Wade is right that your stuff is probably too small for just rats.
A corn snake right out of the egg has a long ways to go before attempting a rat(whole.) You can use a method that some scarlet kingsnake and other fussy or small snake keepers utilize, which is cutting up a pinkie into parts, or "braining" for the smell. I have heard of people feeding mouse tails to snakes too small for pinkies. Haven't tried any of this myself, don't know if it will work with rats and your situation.
I purchased a new corn, texas rat snake, among others a I first started in this hobby. I bred mice after I got tired of spending $1.30 and driving 15min. each way to purchase a single pinky once a week. They were perfect, untill my Carpet Python got to the size where two or three mice were barely enough. This could have been very expensive. I saw this comming from a long way, and started rats before they were neccesary, feeding them to everything etc.

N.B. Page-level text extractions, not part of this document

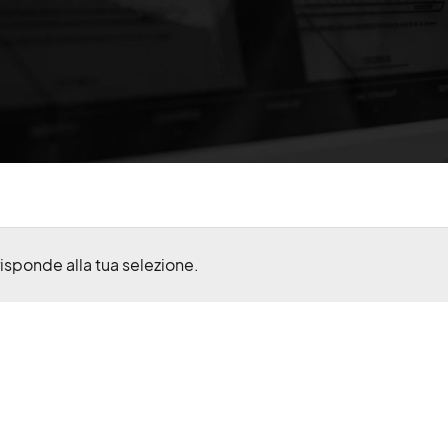
isponde alla tua selezione.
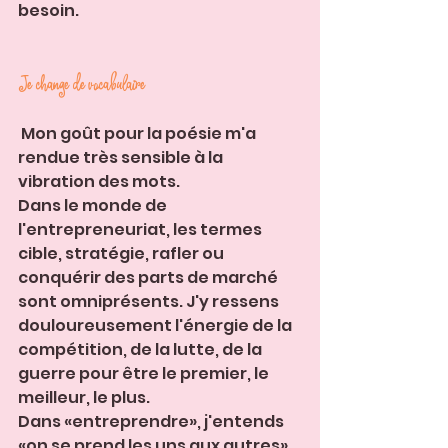
besoin.
Je change de vocabulaire
 Mon goût pour la poésie m'a 
rendue très sensible à la 
vibration des mots.
Dans le monde de 
l'entrepreneuriat, les termes 
cible, stratégie, rafler ou 
conquérir des parts de marché 
sont omniprésents. J'y ressens 
douloureusement l'énergie de la 
compétition, de la lutte, de la 
guerre pour être le premier, le 
meilleur, le plus.
Dans «entreprendre», j'entends 
«on se prend les uns aux autres».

Anyways, I'd wait a while and intergrate like I was doing when this picture was taken now.
Sizes for me typically went
Mice
inks .8-3g when born, within a day or 12 hours.
10 days - crawlers ~7-12 g
20 days - hoppers ~10-18g
30 days - sm adult ~15-25g
60 days - adult ~22-35g
This all depends on litter size, mother's condition etc. This is all off of memory, and I haven't been doing much with mass and my herps lately, but I am more confident with my mice weights than rats anywho.
Rats: Pinks 2-5g
10 days crawlers 20-30g
20 days hoppers 35-60g
30 days sm adult 100-150g
60 days adult 200-350
This depends on the same as above variable, but my males grow quicker, my breeding females are 300-400 when not pregnant, my mail was 420g when I got him and now 500g 18months later. Too big for my 2.8kg Carpet Python still IMO, though he could take the females pretty well.
Wait till all of your snakes are past ~60-80g or so before going with pinks. I think that is close to when I started my younger desert king, though he was relucatant to take them over mice of the same size, so I froze them together for a while and now he is fine. My corn, texas rat, desert kings, russian rats, and carpet python have given me very little problems all on rats for the last 9 months, when I stopped breeding mice.
You can cross check mice/rat f/t sites for their weights as well.